*About this task:* Word for word, restate the records that come next, omitting the images.

[Before-and-after change data]
§

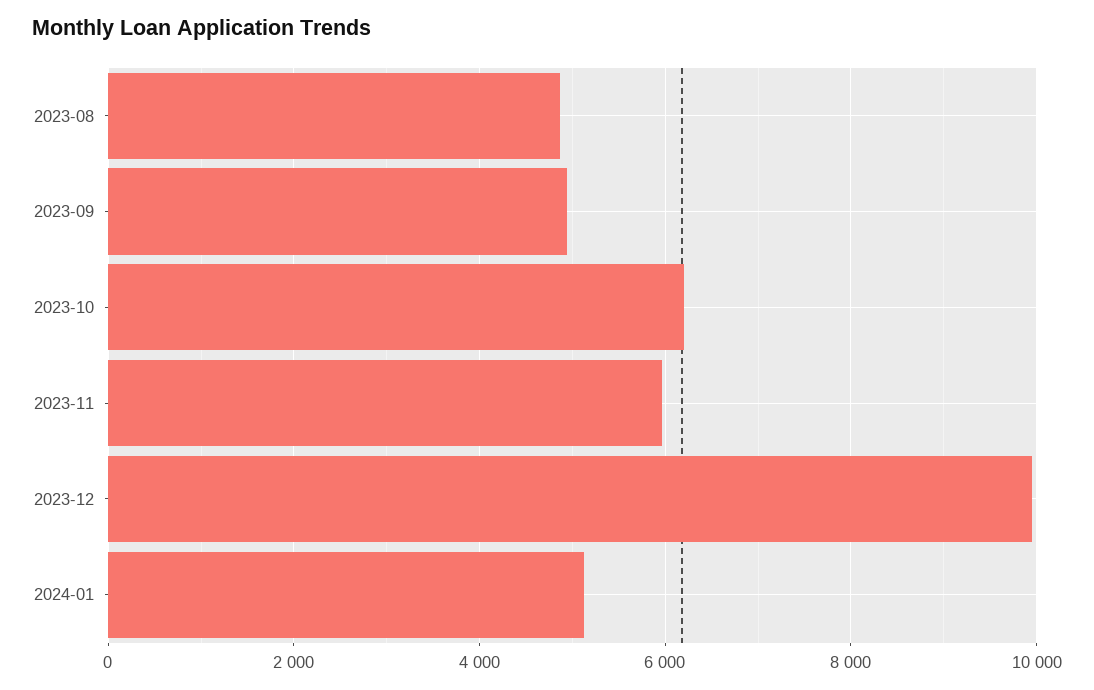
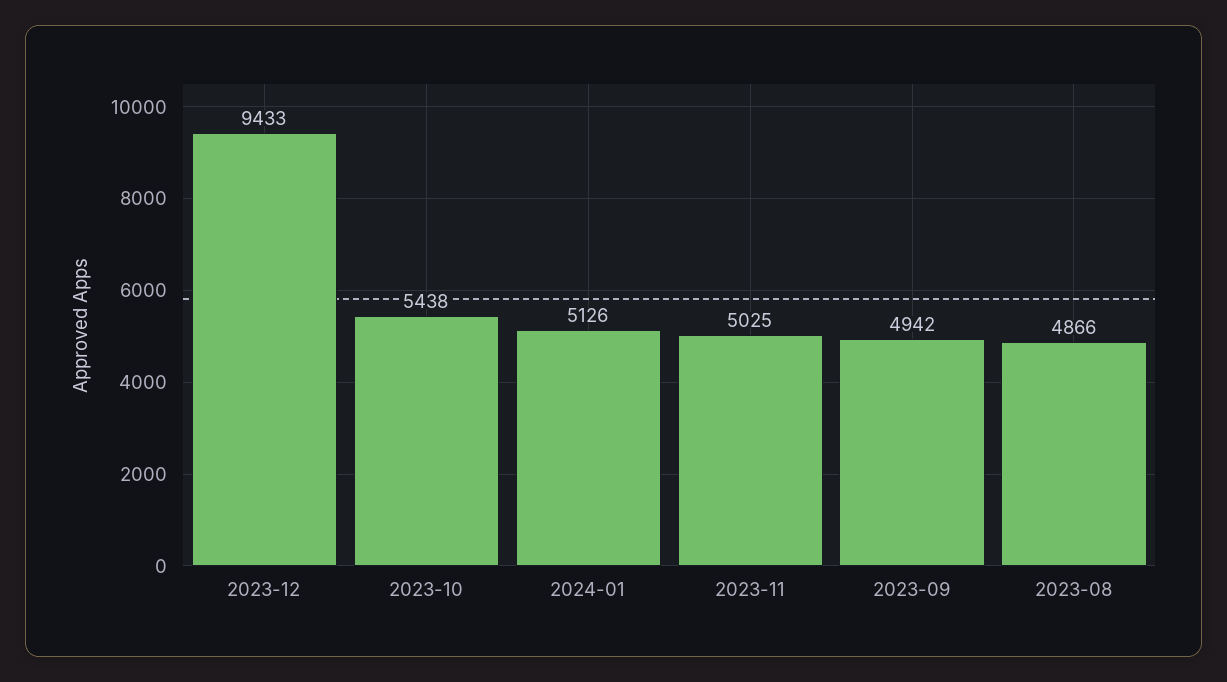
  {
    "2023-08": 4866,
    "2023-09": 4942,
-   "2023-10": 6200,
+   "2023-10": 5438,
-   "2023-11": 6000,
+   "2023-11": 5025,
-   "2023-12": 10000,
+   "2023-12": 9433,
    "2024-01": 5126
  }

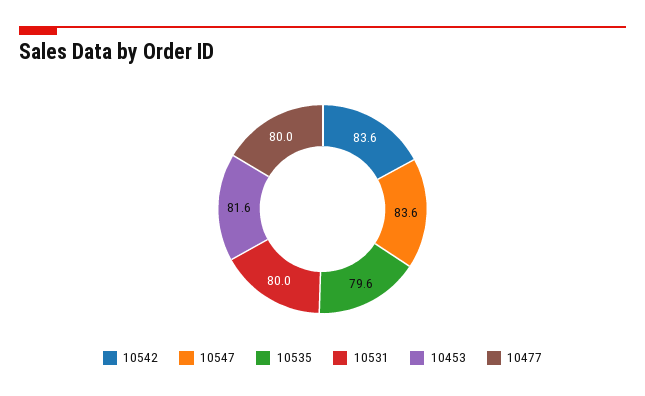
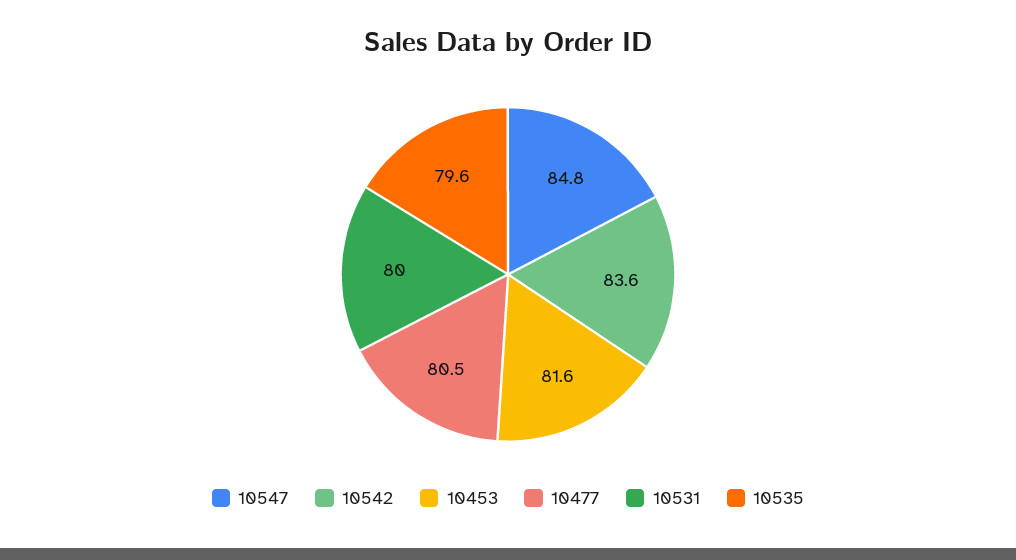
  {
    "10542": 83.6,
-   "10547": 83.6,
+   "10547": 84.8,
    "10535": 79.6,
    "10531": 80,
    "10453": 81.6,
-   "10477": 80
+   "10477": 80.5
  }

§

*Response below:*
  {
    "2023-08": 4866,
    "2023-09": 4942,
-   "2023-10": 6200,
+   "2023-10": 5438,
-   "2023-11": 6000,
+   "2023-11": 5025,
-   "2023-12": 10000,
+   "2023-12": 9433,
    "2024-01": 5126
  }

  {
    "10542": 83.6,
-   "10547": 83.6,
+   "10547": 84.8,
    "10535": 79.6,
    "10531": 80,
    "10453": 81.6,
-   "10477": 80
+   "10477": 80.5
  }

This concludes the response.